What unites and divides Moscow and Berlin

What unites and divides Moscow and Berlin

Last weekend, Vladimir Putin and German Chancellor Angela Merkel held Russian-German talks at the Meseberg residence. A significant part of the talks concerned the Nord Stream-2 project, the implementation of which will make it possible to improve the European gas transportation system, diversify supply routes and minimize transit risks, and to meet Europe's growing demand for energy.

At the meeting, Vladimir Putin recalled that Germany is the largest buyer of Russian energy resources: "In 2017, we delivered 53.8 bln cubic meters of gas, which covers more than 30% of the German market, while the consumption of Russian gas is constantly growing and this year it increased by 13%. Germany is not only a market for the supply of hydrocarbons from Russia, but also an important link in their transit to other European countries. By the way, this June marked 50 years since the beginning of gas supplies from the Soviet Union to Western Europe. Throughout this period, our country reliably provided uninterrupted power supply, made and still makes a significant contribution to the energy security of the entire European continent. Together with the German partners we are working on the Nord Stream-2 gas pipeline project. This is an exclusively economic project, and it does not close off the possibility of continuing transit supplies of Russian gas through the territory of Ukraine. For us it is important to ensure that the Ukrainian transit meets economic requirements and is "economic in all senses of the word."

Angela Merkel noted that "Ukraine should maintain its role in the transit of gas to Europe also in the presence of the Nord Stream 2." "I am very glad that it became possible to start interim talks between Russia and Ukraine with the participation of the EU," the chancellor said.

Yesterday, Russian experts assessed the positions of the parties.

"Germany granted a permit on the construction of the Nord Stream, including the construction of a third land branch of the Nord Stream. Economic entities are involved in the process. Both Putin and Merkel have talked about it, but they are being pressured by [US President Donald] Trump: If Gazprom's partners leave the project, it will be difficult to implement it. The question is what will happen to the underground gas storage facilities, the sale of gas, and Gazprom's overall presence in terms of its partners in Europe. There may be complications. The Nord Stream will be implemented, but Trump will also carry out his threats," deputy Director of the Institute of Europe of the Russian Academy of Sciences Vladislav Belov believes.

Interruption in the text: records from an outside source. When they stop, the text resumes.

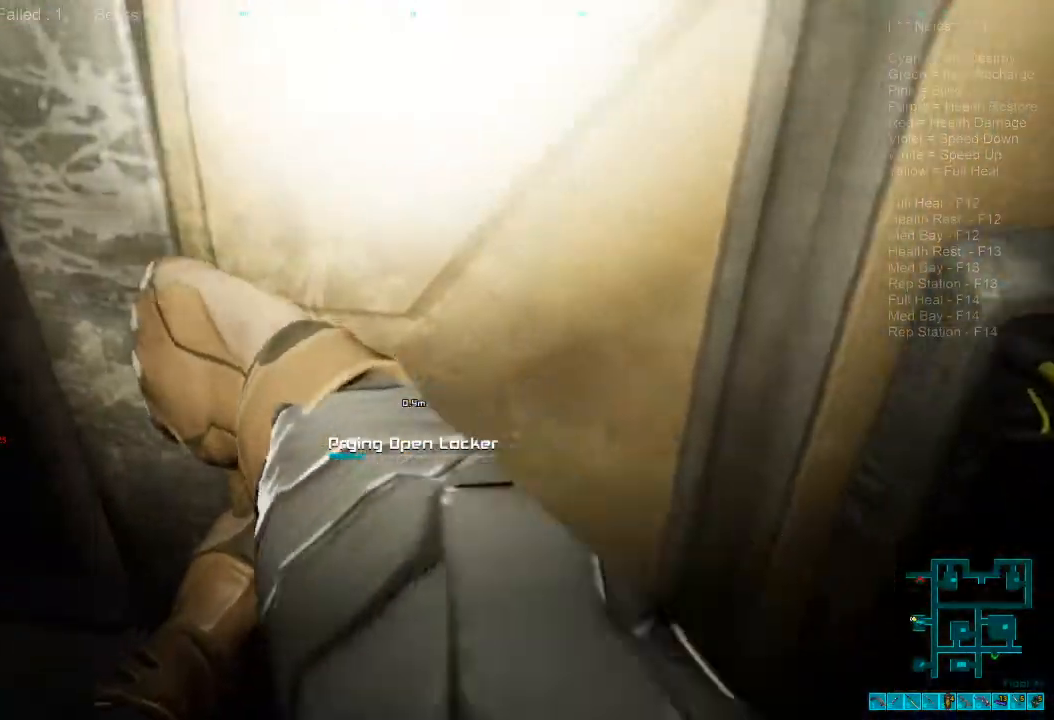
{"keys": [], "mouse": [], "events": []}
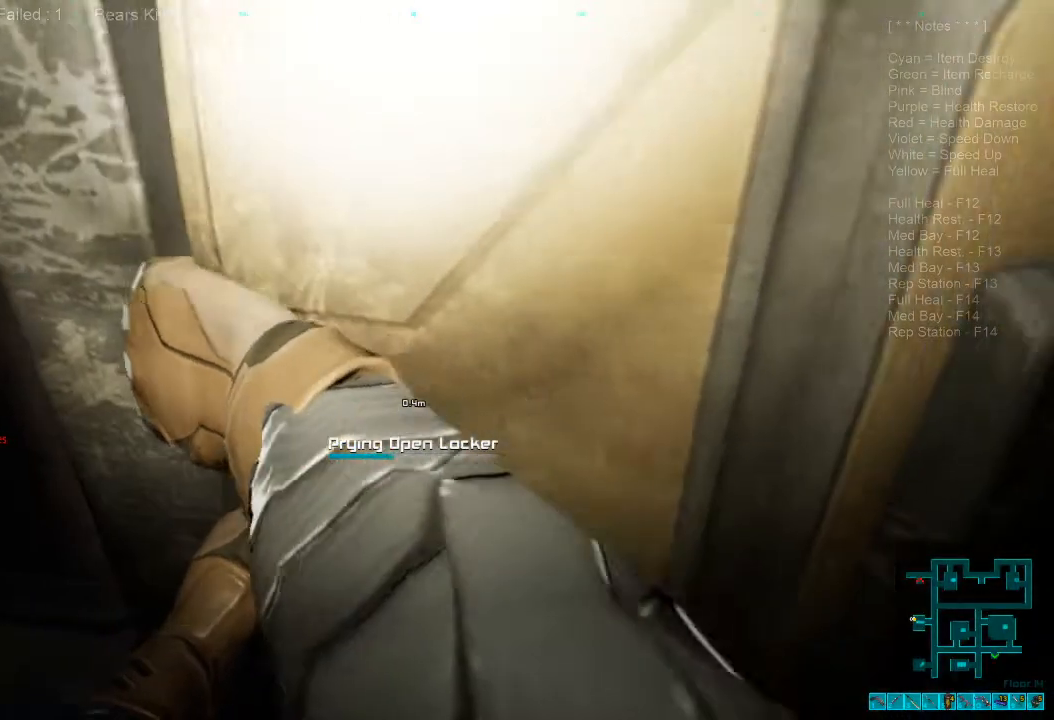
{"keys": [], "mouse": [], "events": []}
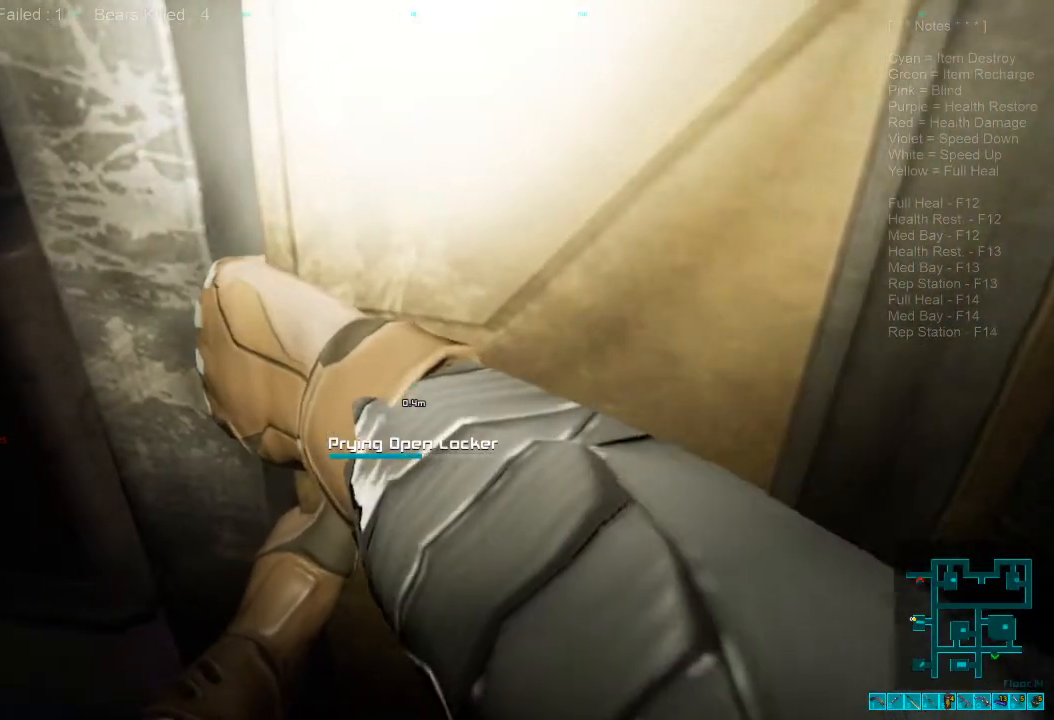
{"keys": [], "mouse": [], "events": []}
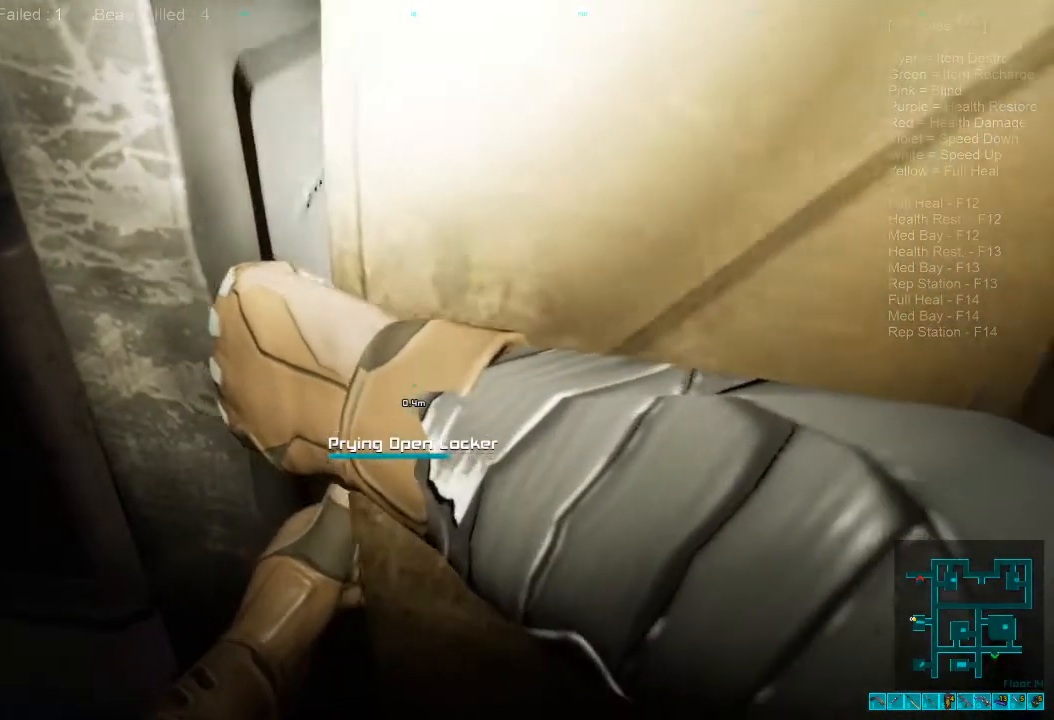
{"keys": [], "mouse": [], "events": []}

Associate Professor of European law at the Moscow State Institute of International Relations, Nikolai Topornin, agrees with Belov: "The possibility of subjecting the Nord Stream-2 to sanctions is an obvious threat, because Trump does not waste words. Trump won't go back on his word. He will say: "You, Europeans, can cooperate with Russia, we cannot ban you from cooperating with Russia, but if you once come to the American market, you may find some negative aspects here." For example, it may be a ban on US counterparts contacting Europeans or financial limits. Many European companies run a risk of losing significant assets. European business may suffer as well, the German and Russian business in the first place."

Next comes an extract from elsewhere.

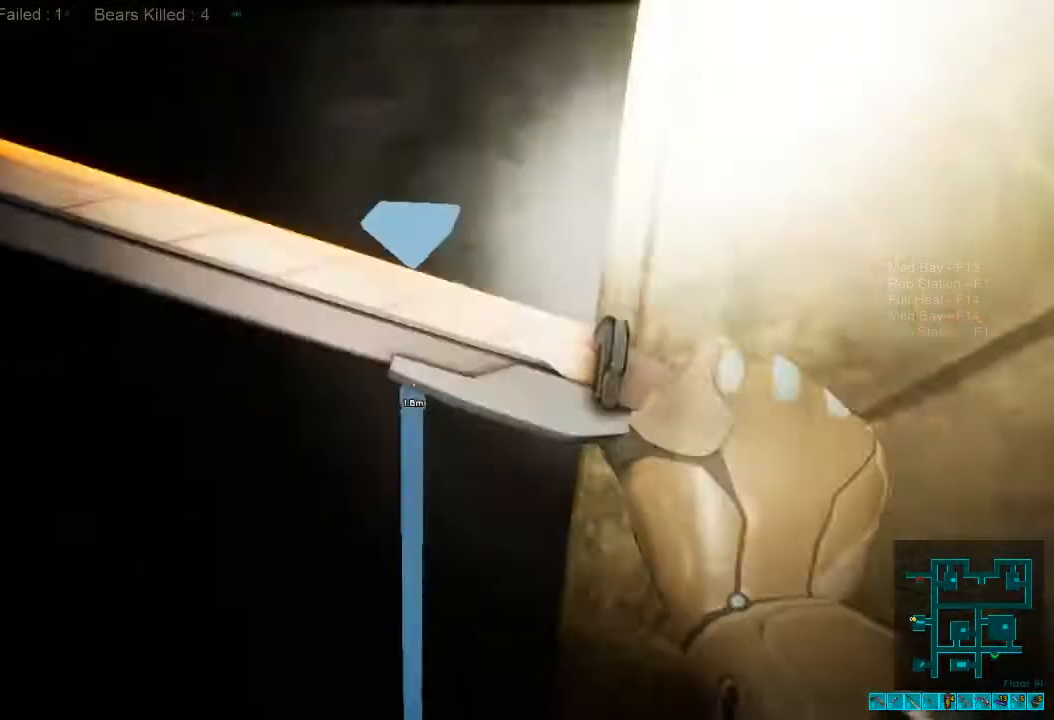
{"keys": [], "mouse": [], "events": [[266, "space", "down"], [433, "s", "up"], [433, "space", "up"]]}
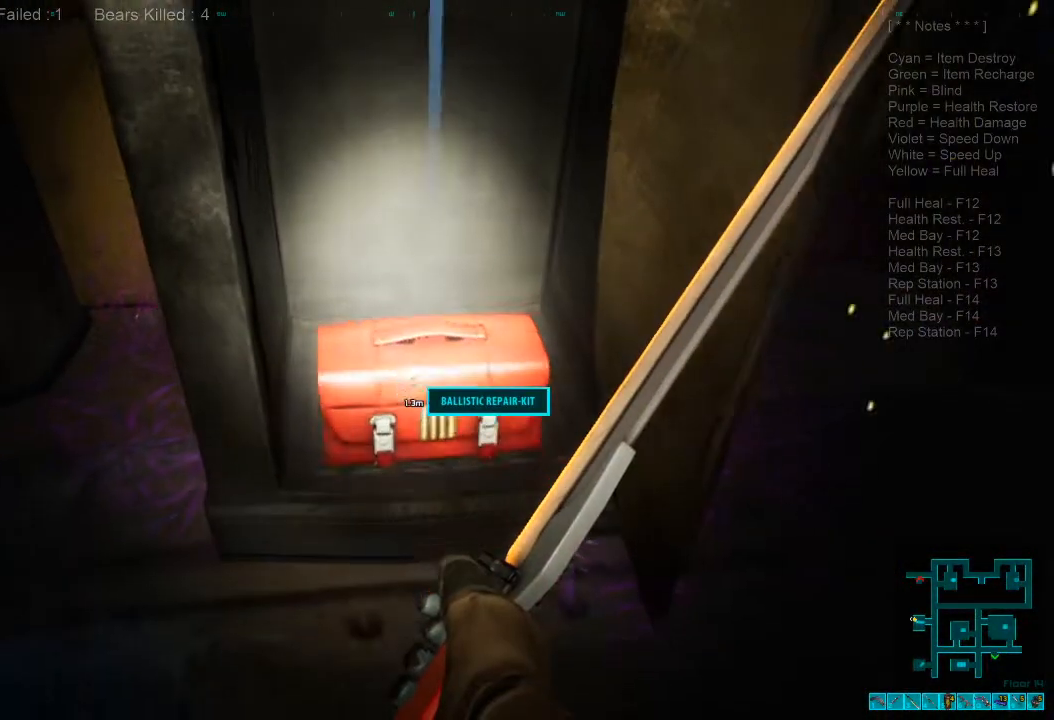
{"keys": [], "mouse": [], "events": []}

The head of the German-Russian forum research projects, political scientist Alexander Rahr told about the broader spectrum of problems facing Putin and Merkel: "I felt Russia's willingness to return to Europe through Austria and Germany, because it is not possible with the European Union as a whole. Speaking about the bureaucracy, there are political forces in the EU, especially in Brussels, which do not want to conduct a strategic dialogue with Russia. And the dialogue with Germany has turned out in the sense that there will be no return to the Cold War. However, the FRG leaders pursued a more independent policy towards Russia in 1970-1980 than modern Germany, which is built into the European consensus and can do nothing without the Baltic states, without the former Warsaw Pact countries. This is a big challenge."

Rahr drew attention to the fact that after Merkel's meeting with Putin, German Foreign Minister Heiko Maas said in an interview to the Welt Am Sonntag newspaper that "there will be no eastern policy, because it is not needed," and in this respect he is fully supported by other ministers and a large part of the German elite. "German Defense Minister Ursula von der Leyen is trying to become the next NATO Secretary General, doing everything to please NATO. We hear extremely harsh statements against Russia. Will Mrs. Merkel be able to ingratiate herself with Russia in such circumstances? She is trying, because in Germany, unlike other European countries, that's the public, ordinary people want. 66% of Germans called for the normalization of relations with Russia. Austria and Germany have a strong public and major business circles that urges their politicians to restore normal relations with Russian politicians."